Whenever a line of the entries below holds the string "dalam", copy that line and return it.

**DATA SHOWN:**
BEGIN

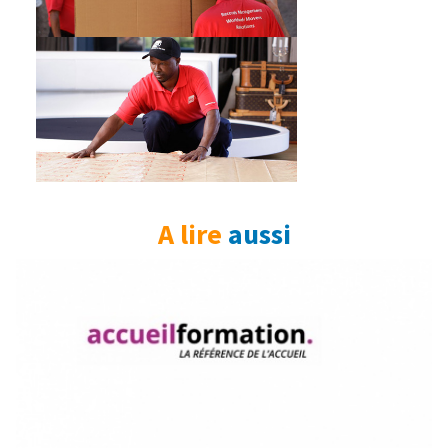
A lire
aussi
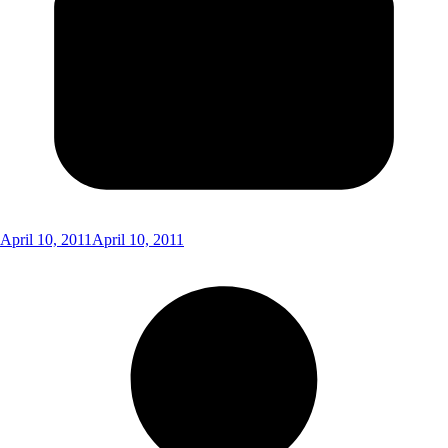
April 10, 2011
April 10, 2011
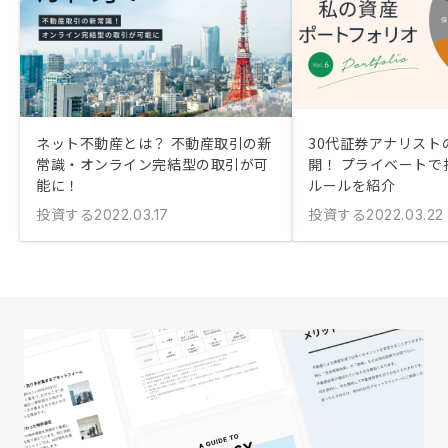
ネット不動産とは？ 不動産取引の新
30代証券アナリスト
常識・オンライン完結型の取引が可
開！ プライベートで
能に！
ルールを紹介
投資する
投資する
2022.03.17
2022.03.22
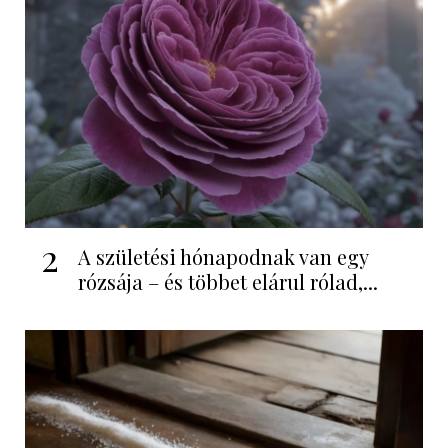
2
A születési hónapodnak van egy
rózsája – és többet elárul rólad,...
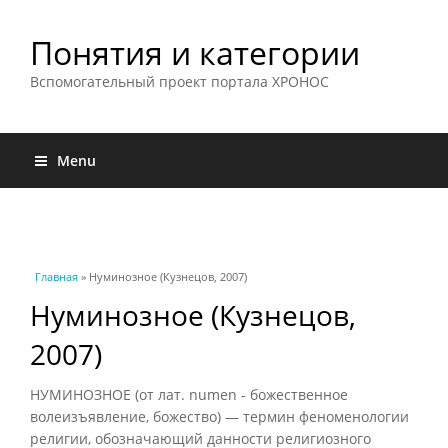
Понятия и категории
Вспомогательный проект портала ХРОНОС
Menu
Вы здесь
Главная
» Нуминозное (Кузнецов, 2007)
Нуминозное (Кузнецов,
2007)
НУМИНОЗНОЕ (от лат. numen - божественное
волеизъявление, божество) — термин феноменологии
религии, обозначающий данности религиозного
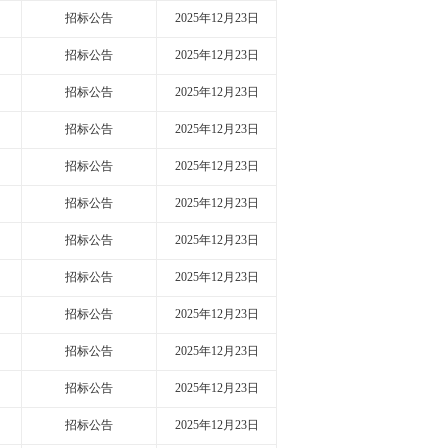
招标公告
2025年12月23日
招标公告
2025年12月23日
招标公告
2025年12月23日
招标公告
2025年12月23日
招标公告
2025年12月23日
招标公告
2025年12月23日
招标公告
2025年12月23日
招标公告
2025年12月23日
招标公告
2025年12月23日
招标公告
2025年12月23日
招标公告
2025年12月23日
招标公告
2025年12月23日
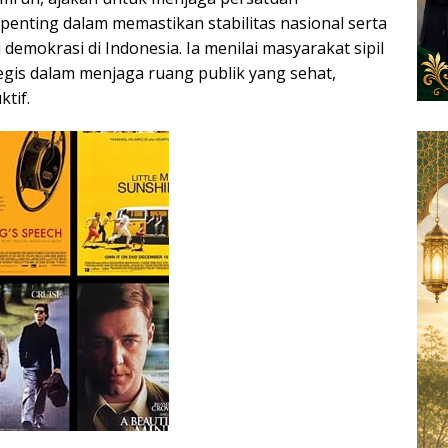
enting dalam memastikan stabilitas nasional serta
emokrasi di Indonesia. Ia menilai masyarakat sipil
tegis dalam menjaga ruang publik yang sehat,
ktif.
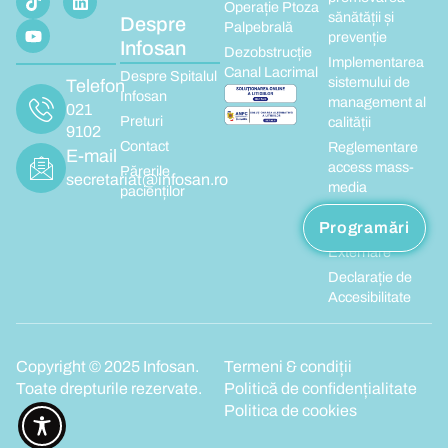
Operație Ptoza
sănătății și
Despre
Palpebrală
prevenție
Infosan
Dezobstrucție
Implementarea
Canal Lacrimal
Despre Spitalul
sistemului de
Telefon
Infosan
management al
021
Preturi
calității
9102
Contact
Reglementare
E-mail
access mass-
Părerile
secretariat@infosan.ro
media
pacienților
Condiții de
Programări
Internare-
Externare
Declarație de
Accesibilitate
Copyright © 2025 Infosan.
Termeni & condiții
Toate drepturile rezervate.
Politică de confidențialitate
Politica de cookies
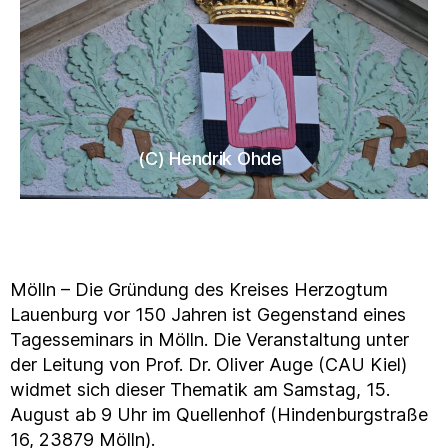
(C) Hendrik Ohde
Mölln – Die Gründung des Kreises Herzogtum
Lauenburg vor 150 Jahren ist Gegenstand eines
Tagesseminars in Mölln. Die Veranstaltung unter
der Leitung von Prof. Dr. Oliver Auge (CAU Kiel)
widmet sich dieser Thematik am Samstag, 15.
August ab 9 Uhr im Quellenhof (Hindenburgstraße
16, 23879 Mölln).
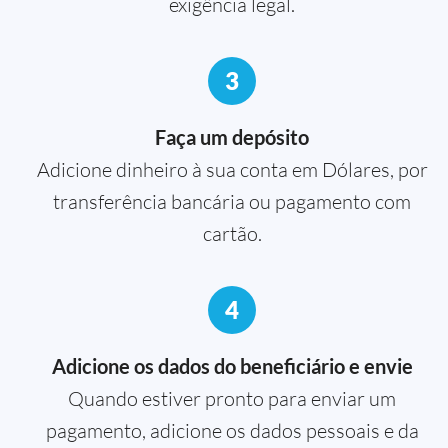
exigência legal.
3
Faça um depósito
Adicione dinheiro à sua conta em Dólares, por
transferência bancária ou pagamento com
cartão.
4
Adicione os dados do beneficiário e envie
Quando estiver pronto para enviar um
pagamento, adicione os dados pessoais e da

END
BEGIN

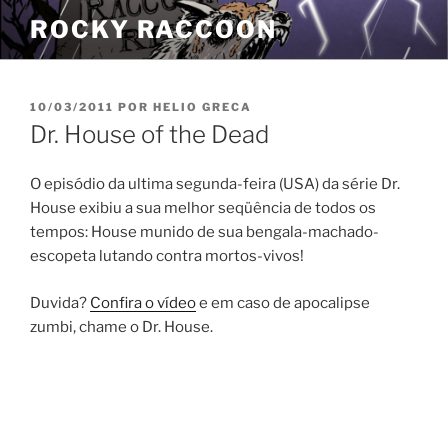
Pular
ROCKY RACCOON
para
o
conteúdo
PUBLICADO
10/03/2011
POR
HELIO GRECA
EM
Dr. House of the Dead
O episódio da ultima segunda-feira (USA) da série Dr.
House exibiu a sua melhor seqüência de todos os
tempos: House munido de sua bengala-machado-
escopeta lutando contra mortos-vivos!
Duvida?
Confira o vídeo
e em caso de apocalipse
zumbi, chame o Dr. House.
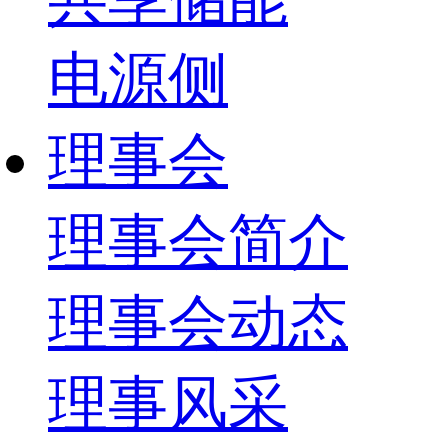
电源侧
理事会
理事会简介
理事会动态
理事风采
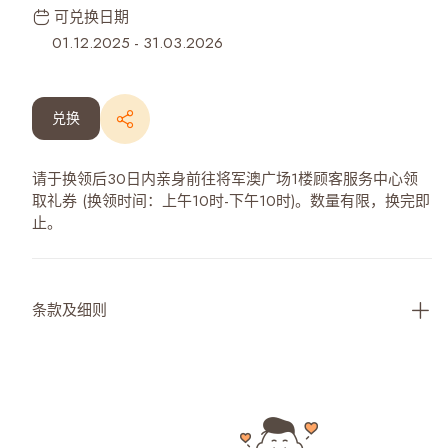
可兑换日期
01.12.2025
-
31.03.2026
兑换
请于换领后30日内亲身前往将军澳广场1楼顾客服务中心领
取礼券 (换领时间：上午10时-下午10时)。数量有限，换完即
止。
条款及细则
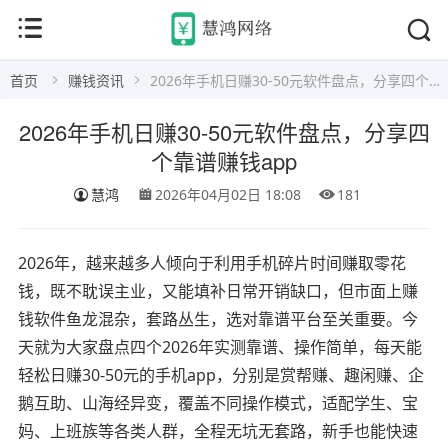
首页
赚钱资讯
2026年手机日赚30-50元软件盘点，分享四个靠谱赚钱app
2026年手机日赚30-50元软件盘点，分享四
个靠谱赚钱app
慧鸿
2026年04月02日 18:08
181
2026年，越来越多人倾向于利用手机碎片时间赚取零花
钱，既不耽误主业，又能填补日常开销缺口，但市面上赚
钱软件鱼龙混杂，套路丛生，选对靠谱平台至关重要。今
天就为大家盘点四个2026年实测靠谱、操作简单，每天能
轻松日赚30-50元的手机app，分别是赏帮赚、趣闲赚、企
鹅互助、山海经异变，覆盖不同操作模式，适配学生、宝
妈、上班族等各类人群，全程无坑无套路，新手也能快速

END
BEGIN

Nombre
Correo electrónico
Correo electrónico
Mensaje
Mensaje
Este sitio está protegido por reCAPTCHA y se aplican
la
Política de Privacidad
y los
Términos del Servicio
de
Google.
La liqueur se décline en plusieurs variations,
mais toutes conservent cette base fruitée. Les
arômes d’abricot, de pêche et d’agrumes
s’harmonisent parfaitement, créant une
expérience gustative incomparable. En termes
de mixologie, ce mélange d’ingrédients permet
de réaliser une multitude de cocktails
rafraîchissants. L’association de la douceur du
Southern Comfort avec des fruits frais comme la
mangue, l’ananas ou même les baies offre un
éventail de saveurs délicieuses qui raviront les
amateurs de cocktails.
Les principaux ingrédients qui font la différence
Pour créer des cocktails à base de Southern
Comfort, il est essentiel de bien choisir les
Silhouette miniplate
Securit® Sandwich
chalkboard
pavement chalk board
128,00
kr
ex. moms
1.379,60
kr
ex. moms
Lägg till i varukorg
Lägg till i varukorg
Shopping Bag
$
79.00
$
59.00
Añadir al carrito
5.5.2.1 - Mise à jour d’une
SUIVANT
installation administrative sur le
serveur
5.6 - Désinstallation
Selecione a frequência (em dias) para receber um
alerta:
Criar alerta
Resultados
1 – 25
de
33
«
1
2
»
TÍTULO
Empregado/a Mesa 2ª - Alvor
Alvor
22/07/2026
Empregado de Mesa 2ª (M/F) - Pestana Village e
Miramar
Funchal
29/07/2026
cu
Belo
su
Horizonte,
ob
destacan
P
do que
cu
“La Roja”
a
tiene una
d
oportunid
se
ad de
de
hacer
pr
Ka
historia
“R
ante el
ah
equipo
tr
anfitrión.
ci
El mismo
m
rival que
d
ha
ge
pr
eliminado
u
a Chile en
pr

END

**ANSWER SPACE:**
enting dalam memastikan stabilitas nasional serta
tegis dalam menjaga ruang publik yang sehat,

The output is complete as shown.